The advocates work with all the members of the IEP team, which can include students, parents, principals, teachers, guidance counselors, and special-education officials.
“I try to work with the entire team. It really is a collaborative process,” Lightner said. “I don’t want it to be adversarial.”
Many times, a student might have an undiagnosed condition—ADHD is one common example--which is complicating his or her performance in school. An advocate can work with the IEP team to make sure the students are receiving the help that they need to succeed. The special-needs students themselves are as involved in the process as they can be because it’s important for them to be able to speak up on their own behalf.
“One of the goals is to teach the students self-advocacy,” Lightner said. “There parents aren’t always going to be there to advocate for them.”
Complicating matters is the challenge that school districts face trying to fund all the services that students need. Most school districts in the state have faced serious budgetary constraints in recent years as funding from the state has been stagnant and local revenues have been on the decline. The proposed budget allocates approximately $1 billion for special education funding for the 2013-14 school year, and overall funding for special education has been flat for about the last six years.
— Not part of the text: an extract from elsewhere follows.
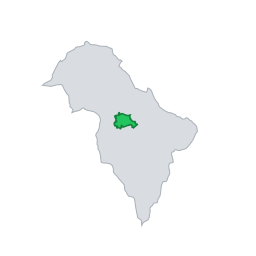 Bakala, Ouaka, Central African Republic (highlighted), rotated 69°
{"feature_id": "33826404B96667764649230", "entity_name": "Bakala", "entity_type": "district", "adm_level": 2, "iso_a3": "CAF", "parent_name": "Central African Republic", "parent_adm1": "Ouaka", "projection": "albers", "projection_center": [20.419, 6.598], "detail": "fine", "context": "in_parent", "style": "filled", "palette": "green", "viewbox_px": 256, "rotation_deg": 69, "n_neighbors": 0, "source": "geoboundaries", "source_scale": "gbopen_adm2", "svg_char_len": 6095}
<svg xmlns="http://www.w3.org/2000/svg" viewBox="0 0 256 256"><g transform="rotate(69 128 128)"><path d="M173.8,97.4L176.0,98.0L176.4,98.6L175.8,100.8L176.2,102.2L177.5,103.3L178.7,103.8L179.9,104.1L184.0,104.8L185.7,105.5L188.0,108.1L190.9,110.4L191.6,111.6L191.5,112.7L190.6,114.1L190.8,114.7L192.1,116.0L193.6,117.4L196.4,118.9L201.1,121.3L203.3,122.9L204.1,124.1L205.3,125.5L207.0,126.7L208.2,127.6L207.4,130.3L207.7,131.2L208.1,131.9L209.1,133.0L209.5,134.3L210.5,136.0L211.7,136.7L213.7,137.0L214.7,137.8L216.9,139.1L219.0,140.2L219.9,141.0L220.5,141.7L220.9,142.5L221.2,143.4L221.3,145.2L221.6,147.4L222.8,148.9L223.9,150.1L219.6,148.8L218.9,148.8L218.2,149.0L216.0,150.7L215.3,150.9L212.5,150.6L205.7,149.4L200.4,148.2L198.8,147.8L196.0,147.4L194.2,148.2L192.5,151.1L192.0,151.7L189.3,152.6L188.0,152.4L184.9,153.2L180.0,152.0L178.3,152.3L176.9,152.9L173.4,154.2L171.3,155.0L168.8,155.6L166.5,156.7L164.9,157.3L163.4,157.3L162.0,156.7L160.5,156.2L158.6,156.1L156.7,156.4L155.1,157.6L154.5,158.4L153.1,160.6L151.5,164.1L150.8,164.8L150.2,165.2L142.6,163.4L139.3,163.0L137.1,163.6L134.3,162.6L133.1,162.4L132.6,162.8L131.0,162.3L128.5,161.1L126.1,160.6L123.9,160.8L122.6,160.4L121.5,159.2L120.2,157.1L117.7,154.9L114.4,153.2L112.3,151.9L111.5,151.1L109.7,150.6L107.0,150.5L104.3,151.3L100.6,154.0L97.0,159.4L95.1,161.5L93.5,162.1L93.1,163.4L93.9,165.5L94.1,167.9L93.5,172.0L93.7,174.9L92.9,174.5L92.1,173.1L91.7,172.8L89.4,173.4L88.2,174.0L87.5,174.5L87.0,174.6L86.3,173.8L85.7,173.7L84.8,173.8L83.9,173.8L83.3,173.7L82.9,173.8L81.8,173.3L77.8,172.1L77.1,171.8L76.3,171.8L74.3,172.8L73.2,173.0L69.9,173.6L66.3,173.9L65.0,173.9L64.0,174.4L63.4,175.0L62.3,178.7L62.0,179.4L62.1,180.3L61.7,183.4L61.8,184.3L57.5,192.6L56.9,191.2L56.4,189.6L56.3,187.7L56.4,187.2L56.1,186.7L55.8,185.1L56.1,184.2L55.8,183.1L55.0,182.1L54.3,181.3L53.9,180.6L53.5,180.3L52.7,180.2L51.6,179.9L46.9,174.9L42.1,169.4L41.1,167.6L40.7,166.6L41.9,166.5L42.2,166.3L42.3,165.8L41.5,164.4L41.2,162.6L40.6,161.5L38.7,159.8L36.9,158.5L36.3,157.8L36.0,156.9L35.4,150.9L35.1,149.3L34.5,148.5L34.1,148.2L34.0,147.7L34.0,146.7L34.3,145.7L34.3,145.4L34.8,144.6L34.9,139.1L34.3,138.3L33.2,138.3L32.6,137.5L32.1,136.5L32.3,135.7L33.4,134.6L34.1,134.2L36.1,133.4L36.7,132.9L37.1,132.4L37.4,131.7L38.6,128.9L40.4,126.1L41.2,125.5L43.0,121.4L43.5,120.3L43.8,119.3L44.4,118.4L46.3,117.0L47.9,114.6L49.5,114.7L51.1,115.1L53.2,115.4L54.9,114.9L56.0,113.9L61.1,112.3L61.5,111.0L62.3,110.3L63.2,109.7L63.6,109.6L63.6,110.1L64.2,111.5L65.4,112.8L67.1,114.3L67.6,114.3L68.6,113.1L71.3,112.4L72.0,112.1L73.9,110.5L76.2,109.5L77.5,109.1L79.8,108.0L81.5,108.2L84.1,108.0L88.5,107.5L91.7,107.3L93.3,107.1L93.7,106.9L94.3,105.3L94.8,104.9L96.0,104.2L98.3,101.8L99.9,99.8L100.3,99.1L100.6,99.0L101.3,98.1L100.7,97.2L98.0,95.4L98.1,95.2L97.9,94.9L98.1,94.6L99.1,93.9L100.4,93.1L101.9,92.8L105.6,92.8L108.8,92.7L109.5,92.7L112.0,92.3L113.7,91.9L115.5,91.1L119.4,91.1L122.7,89.0L123.7,88.6L124.1,88.2L124.2,87.9L125.7,87.0L127.5,85.2L128.8,83.6L129.2,82.5L132.9,78.6L134.2,78.7L134.9,78.2L136.3,75.6L136.8,75.1L138.3,74.7L139.0,73.9L139.7,72.8L139.7,71.3L139.4,70.2L139.4,69.7L139.7,69.2L140.3,68.7L143.2,67.3L143.9,66.6L144.3,66.0L145.1,65.9L145.9,65.9L146.5,65.6L147.1,64.9L149.1,64.1L150.9,63.4L152.8,63.7L156.2,64.5L157.3,66.3L157.8,67.0L162.1,71.3L162.9,72.3L165.0,75.5L166.3,77.6L167.8,80.7L168.0,82.3L167.8,83.8L167.5,87.8L167.1,89.0L165.3,91.2L165.2,92.2L165.6,93.0L166.2,93.3L166.5,93.7L166.3,95.6L167.0,96.4L168.4,96.8L172.0,97.2L173.8,97.4Z" fill="#d9dde1" stroke="#a8b0b8" stroke-width="1"/><path d="M128.0,117.9L127.9,117.9L127.4,118.8L127.0,119.0L126.6,119.1L126.2,119.5L125.8,119.5L125.5,119.2L125.3,119.3L125.0,119.1L124.4,119.2L124.2,119.7L124.0,120.5L123.8,120.9L123.4,121.1L123.0,121.8L122.6,121.9L122.0,121.8L121.6,122.2L121.3,122.3L121.0,122.5L120.8,122.6L120.5,122.2L120.3,122.2L120.3,122.4L120.2,122.4L120.0,122.5L119.8,122.4L119.6,122.5L119.4,122.5L119.1,122.4L118.7,122.3L118.4,122.3L118.2,122.4L117.9,122.3L117.6,122.0L117.4,121.8L116.9,121.8L116.6,121.4L116.5,121.9L116.6,122.3L116.7,122.6L116.6,122.9L116.5,123.4L116.2,123.5L116.1,124.2L115.9,124.7L115.1,125.3L114.9,126.0L114.5,126.2L114.1,126.6L113.8,126.9L113.4,127.2L113.1,127.5L112.5,128.3L112.3,128.8L112.4,129.7L112.7,130.6L112.7,131.0L112.3,130.9L111.9,130.6L111.4,130.5L110.6,130.6L110.6,130.8L110.6,131.2L111.0,131.6L111.6,131.9L112.2,132.1L112.6,132.5L112.6,132.8L112.1,134.0L112.1,134.4L112.4,134.6L112.4,134.9L112.3,135.0L112.0,135.2L111.9,135.4L112.0,135.6L112.1,135.9L112.2,136.0L112.3,136.1L112.6,136.2L112.8,135.9L113.0,135.8L113.1,135.7L113.3,135.7L113.4,135.4L113.6,135.3L113.8,135.5L113.8,135.8L113.9,136.0L114.0,136.2L114.4,135.9L114.9,136.1L115.2,136.0L115.3,135.8L115.5,136.0L116.1,136.4L116.3,136.5L116.7,136.5L116.8,136.7L116.9,136.9L117.3,136.4L117.4,136.2L117.7,136.2L118.1,136.6L118.0,137.1L118.2,137.3L118.4,137.7L118.2,138.0L118.1,138.3L118.0,138.7L118.1,138.8L118.5,138.8L118.8,139.0L119.2,139.5L119.5,139.5L119.7,139.4L119.8,139.3L120.0,139.2L120.2,139.3L120.3,139.5L120.5,139.5L120.9,139.5L121.3,139.5L121.4,139.4L121.3,139.1L121.8,138.6L121.7,138.5L121.8,138.2L121.8,137.7L122.0,137.5L122.2,137.4L122.7,137.4L123.1,137.4L123.0,137.6L123.2,137.9L123.4,138.2L123.5,138.4L123.7,138.5L123.9,138.4L124.0,138.3L123.9,138.1L123.9,137.9L124.1,137.8L124.1,137.6L123.9,137.4L124.4,136.5L125.2,135.7L125.5,135.5L125.5,135.1L125.3,134.9L125.1,134.6L124.2,133.9L124.3,133.9L125.0,134.2L125.6,134.6L125.5,134.3L125.1,133.9L124.9,133.7L124.1,132.7L123.7,132.7L123.8,132.6L124.6,132.5L125.5,132.2L125.5,130.4L125.5,128.3L125.5,126.9L125.5,126.6L125.6,126.4L125.8,126.2L125.6,125.9L125.6,125.5L125.8,125.3L125.8,125.0L125.8,124.9L125.6,124.7L125.7,124.4L125.7,124.2L125.8,124.1L126.0,124.0L126.4,123.8L126.5,123.6L126.9,123.7L127.1,123.5L127.3,123.6L127.5,123.6L127.7,123.4L127.9,123.2L128.0,123.2L128.1,123.3L128.1,123.2L128.3,123.0L128.5,122.9L128.8,123.0L129.1,123.1L129.3,123.2L129.3,123.3L129.4,123.2L129.5,123.1L129.8,123.0L129.9,122.9L129.4,121.6L128.8,120.1L128.4,118.7L128.0,117.9Z" fill="#22c55e" stroke="#15803d" stroke-width="1.5"/></g></svg>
“It’s unfortunate,” Lightner said. “There is so much need out there. We need to value education more as a society. If we aren’t going to invest in our kids and their futures, what are we going to invest in?”
All students are affected by the budget constraints, but this may be particularly true of students with special needs.
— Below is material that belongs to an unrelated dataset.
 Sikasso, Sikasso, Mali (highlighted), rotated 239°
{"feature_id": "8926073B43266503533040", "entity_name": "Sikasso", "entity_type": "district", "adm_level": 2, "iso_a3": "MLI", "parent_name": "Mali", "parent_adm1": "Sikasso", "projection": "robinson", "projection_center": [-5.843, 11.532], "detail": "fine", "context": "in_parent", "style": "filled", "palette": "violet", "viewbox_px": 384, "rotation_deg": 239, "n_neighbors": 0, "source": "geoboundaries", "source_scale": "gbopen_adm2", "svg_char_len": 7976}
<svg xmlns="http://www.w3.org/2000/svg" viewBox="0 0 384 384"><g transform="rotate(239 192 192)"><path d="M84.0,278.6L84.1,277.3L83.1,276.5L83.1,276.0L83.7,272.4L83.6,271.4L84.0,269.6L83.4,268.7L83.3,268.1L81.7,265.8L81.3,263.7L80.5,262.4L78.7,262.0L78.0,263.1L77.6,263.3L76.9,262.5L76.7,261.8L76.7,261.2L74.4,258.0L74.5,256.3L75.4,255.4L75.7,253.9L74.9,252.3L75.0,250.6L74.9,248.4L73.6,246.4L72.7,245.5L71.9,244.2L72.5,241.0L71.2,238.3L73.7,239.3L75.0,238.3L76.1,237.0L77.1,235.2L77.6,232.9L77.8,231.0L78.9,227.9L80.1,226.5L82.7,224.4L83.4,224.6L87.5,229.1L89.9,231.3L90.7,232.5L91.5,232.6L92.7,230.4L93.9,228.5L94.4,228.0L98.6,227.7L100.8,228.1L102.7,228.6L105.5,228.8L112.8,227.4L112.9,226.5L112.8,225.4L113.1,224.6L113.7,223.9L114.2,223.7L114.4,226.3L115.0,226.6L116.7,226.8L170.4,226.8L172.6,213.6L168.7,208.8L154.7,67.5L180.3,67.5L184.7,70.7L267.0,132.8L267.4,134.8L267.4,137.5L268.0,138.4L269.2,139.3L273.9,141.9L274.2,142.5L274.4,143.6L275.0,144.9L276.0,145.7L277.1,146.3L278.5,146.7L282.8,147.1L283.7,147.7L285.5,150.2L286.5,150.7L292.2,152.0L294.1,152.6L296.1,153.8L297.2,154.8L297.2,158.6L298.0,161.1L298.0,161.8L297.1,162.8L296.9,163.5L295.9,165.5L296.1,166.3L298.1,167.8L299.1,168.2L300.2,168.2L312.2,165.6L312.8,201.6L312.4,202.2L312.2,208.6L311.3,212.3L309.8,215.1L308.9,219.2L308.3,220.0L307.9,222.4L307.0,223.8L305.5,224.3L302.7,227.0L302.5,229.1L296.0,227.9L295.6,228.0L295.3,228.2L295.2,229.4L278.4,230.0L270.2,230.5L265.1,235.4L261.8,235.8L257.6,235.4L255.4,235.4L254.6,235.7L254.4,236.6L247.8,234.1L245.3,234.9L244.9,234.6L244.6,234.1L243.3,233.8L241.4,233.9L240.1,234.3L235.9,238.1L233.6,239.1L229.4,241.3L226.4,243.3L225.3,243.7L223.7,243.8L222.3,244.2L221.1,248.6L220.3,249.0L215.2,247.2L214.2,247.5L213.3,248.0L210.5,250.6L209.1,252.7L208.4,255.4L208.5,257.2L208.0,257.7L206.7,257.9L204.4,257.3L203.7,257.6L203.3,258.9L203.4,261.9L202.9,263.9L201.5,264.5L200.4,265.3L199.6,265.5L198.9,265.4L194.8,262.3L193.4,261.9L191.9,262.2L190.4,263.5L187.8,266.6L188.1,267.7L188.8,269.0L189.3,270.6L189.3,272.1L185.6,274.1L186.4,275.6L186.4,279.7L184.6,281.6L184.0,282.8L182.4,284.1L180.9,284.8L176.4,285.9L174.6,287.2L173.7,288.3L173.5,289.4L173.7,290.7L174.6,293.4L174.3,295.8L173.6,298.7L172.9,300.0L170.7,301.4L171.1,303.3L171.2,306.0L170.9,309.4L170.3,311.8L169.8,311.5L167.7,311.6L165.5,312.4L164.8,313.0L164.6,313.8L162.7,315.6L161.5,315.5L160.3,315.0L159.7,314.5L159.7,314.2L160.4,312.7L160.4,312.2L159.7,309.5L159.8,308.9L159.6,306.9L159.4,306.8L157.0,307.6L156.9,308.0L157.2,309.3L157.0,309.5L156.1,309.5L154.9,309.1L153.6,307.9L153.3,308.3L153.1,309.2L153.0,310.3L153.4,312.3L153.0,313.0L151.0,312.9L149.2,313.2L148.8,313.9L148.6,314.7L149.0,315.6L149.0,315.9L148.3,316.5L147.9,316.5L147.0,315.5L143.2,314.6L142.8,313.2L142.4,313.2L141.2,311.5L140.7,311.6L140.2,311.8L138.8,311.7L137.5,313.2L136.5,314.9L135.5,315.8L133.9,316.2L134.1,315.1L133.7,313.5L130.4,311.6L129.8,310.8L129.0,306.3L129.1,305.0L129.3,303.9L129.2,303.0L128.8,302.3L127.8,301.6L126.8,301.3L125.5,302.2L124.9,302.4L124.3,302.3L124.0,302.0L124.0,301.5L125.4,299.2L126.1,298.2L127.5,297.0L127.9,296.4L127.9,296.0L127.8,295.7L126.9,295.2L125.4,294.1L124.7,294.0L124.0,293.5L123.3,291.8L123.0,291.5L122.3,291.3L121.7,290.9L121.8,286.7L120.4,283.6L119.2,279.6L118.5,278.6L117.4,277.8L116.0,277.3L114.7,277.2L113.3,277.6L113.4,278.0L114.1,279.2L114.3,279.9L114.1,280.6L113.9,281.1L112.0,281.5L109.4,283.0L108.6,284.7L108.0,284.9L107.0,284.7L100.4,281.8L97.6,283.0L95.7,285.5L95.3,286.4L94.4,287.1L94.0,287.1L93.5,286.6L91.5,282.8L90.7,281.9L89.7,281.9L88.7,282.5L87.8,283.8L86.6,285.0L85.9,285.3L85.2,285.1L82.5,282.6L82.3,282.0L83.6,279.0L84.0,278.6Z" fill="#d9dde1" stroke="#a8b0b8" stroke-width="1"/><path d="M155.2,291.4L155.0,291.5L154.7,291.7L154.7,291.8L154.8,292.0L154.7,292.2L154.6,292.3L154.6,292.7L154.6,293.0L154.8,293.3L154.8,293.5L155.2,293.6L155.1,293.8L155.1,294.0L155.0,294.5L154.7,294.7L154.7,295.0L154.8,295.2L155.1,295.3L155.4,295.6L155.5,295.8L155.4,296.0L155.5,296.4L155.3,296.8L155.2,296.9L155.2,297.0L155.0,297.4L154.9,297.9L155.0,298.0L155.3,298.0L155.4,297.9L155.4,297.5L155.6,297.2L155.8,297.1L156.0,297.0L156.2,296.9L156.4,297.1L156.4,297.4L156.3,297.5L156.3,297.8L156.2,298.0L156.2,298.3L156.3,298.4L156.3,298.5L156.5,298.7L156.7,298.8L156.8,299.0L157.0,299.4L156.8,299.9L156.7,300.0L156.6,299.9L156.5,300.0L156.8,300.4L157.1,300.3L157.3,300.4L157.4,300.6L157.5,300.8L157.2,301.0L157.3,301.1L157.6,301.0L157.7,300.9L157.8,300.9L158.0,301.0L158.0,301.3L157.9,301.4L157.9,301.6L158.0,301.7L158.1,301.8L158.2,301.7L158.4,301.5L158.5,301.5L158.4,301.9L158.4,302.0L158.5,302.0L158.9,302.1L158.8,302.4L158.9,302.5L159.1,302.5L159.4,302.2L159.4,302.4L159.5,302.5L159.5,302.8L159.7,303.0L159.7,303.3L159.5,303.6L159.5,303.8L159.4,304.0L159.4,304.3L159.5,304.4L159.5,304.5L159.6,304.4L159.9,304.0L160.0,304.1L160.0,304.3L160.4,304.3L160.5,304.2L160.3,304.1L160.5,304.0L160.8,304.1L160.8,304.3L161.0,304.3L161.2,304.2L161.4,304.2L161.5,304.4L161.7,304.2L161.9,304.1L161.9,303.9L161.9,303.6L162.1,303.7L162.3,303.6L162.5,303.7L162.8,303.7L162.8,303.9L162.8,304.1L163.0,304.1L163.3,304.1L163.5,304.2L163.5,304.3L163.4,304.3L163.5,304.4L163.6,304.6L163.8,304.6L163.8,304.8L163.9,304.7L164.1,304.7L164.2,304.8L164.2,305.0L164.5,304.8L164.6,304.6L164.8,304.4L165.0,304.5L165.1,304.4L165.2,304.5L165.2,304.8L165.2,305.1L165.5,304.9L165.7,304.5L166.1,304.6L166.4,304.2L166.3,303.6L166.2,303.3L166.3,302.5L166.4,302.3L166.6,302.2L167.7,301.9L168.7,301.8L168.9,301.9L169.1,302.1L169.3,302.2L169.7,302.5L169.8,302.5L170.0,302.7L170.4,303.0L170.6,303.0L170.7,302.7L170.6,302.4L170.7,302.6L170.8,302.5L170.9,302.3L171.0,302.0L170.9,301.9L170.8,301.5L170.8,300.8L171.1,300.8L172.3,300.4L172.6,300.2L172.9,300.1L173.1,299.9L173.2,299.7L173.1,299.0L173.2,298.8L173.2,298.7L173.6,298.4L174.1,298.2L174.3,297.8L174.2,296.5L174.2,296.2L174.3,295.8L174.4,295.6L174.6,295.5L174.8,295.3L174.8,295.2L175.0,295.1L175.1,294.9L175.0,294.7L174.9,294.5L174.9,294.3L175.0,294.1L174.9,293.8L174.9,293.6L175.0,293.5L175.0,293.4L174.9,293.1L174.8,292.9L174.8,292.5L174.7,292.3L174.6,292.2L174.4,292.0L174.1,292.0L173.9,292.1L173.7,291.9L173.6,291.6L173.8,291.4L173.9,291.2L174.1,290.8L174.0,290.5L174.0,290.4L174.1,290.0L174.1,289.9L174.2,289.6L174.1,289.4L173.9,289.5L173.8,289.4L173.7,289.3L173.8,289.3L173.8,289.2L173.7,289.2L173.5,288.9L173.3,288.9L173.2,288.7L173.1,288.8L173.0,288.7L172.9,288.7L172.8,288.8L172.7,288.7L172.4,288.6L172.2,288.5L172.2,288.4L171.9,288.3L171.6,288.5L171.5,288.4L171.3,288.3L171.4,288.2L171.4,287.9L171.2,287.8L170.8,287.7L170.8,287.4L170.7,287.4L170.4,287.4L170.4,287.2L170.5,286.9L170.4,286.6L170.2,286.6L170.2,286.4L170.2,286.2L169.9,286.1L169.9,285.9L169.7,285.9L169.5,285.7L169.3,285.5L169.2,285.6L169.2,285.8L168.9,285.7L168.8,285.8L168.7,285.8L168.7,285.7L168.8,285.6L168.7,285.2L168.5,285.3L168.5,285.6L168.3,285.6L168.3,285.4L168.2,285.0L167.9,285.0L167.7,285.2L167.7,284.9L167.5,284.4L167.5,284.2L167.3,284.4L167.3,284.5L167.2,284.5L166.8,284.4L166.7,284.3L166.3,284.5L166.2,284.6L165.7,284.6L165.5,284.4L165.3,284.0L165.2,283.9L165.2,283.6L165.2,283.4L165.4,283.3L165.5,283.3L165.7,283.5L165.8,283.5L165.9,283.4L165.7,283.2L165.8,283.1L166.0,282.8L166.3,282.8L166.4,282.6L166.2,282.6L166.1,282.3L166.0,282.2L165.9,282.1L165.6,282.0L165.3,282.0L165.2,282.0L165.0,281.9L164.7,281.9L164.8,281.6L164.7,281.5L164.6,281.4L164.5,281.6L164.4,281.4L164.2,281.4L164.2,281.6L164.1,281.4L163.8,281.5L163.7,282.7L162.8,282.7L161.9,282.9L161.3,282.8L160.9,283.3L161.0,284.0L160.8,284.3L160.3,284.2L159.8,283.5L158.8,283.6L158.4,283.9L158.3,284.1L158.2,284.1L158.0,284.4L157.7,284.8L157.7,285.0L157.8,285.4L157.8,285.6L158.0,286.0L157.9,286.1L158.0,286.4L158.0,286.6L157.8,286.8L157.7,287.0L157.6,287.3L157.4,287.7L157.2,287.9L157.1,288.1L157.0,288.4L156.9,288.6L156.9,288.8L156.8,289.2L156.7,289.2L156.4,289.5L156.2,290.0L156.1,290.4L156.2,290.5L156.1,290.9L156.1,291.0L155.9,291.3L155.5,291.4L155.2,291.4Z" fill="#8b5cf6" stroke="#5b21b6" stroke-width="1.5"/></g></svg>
“What we’re seeing a lot of now,” said Lightner, “is kids who just can’t cope with big classes of 25 or 30 students. In these larger classrooms, a lot of kids are struggling.”
Students with special needs are very likely to become targets of bullying, which makes their school experiences more difficult. Once the slide starts, it’s difficult for students to turn around. Students with reading disabilities are more likely to end up being suspended from school, and Lightner said that in some school districts they can account for nearly half of all the suspensions. Studies have also shown that a majority of people in prison had reading disabilities.
“School is such a struggle for them and it shouldn’t be such a painful process,” Lightner said.
While many parents in Lightner’s position would choose to focus only on the well-being of their own child, Lightner is determined to help other special education students receive the free and appropriate public education that they are titled to.
“Everyone has value and something to offer society,” she said.
Lightner even started her own blog, www.adayinourshoes.com, that focuses on the needs of special-education students. She answers questions from parents from all over the United States in an “Ask the Advocate” column. Hearing about what some of the parents in other parts of the country go through gave Lightner a real understanding about how much help is available to families in Chester County.
“We’re very lucky here,” she said. “Chester County is a great place to live. We are fortunate to have the resources that we have. There are other places where there are no advocates and no advocacy organizations.”
But even in Chester County there is much room for improvement and the provisions in HB 2 will only help so much.
School districts would be able to help more students reach their potential if they had sufficient funding to provide them with what they need.
“We know what programs that work,” she said, “but schools need the resources to implement them.”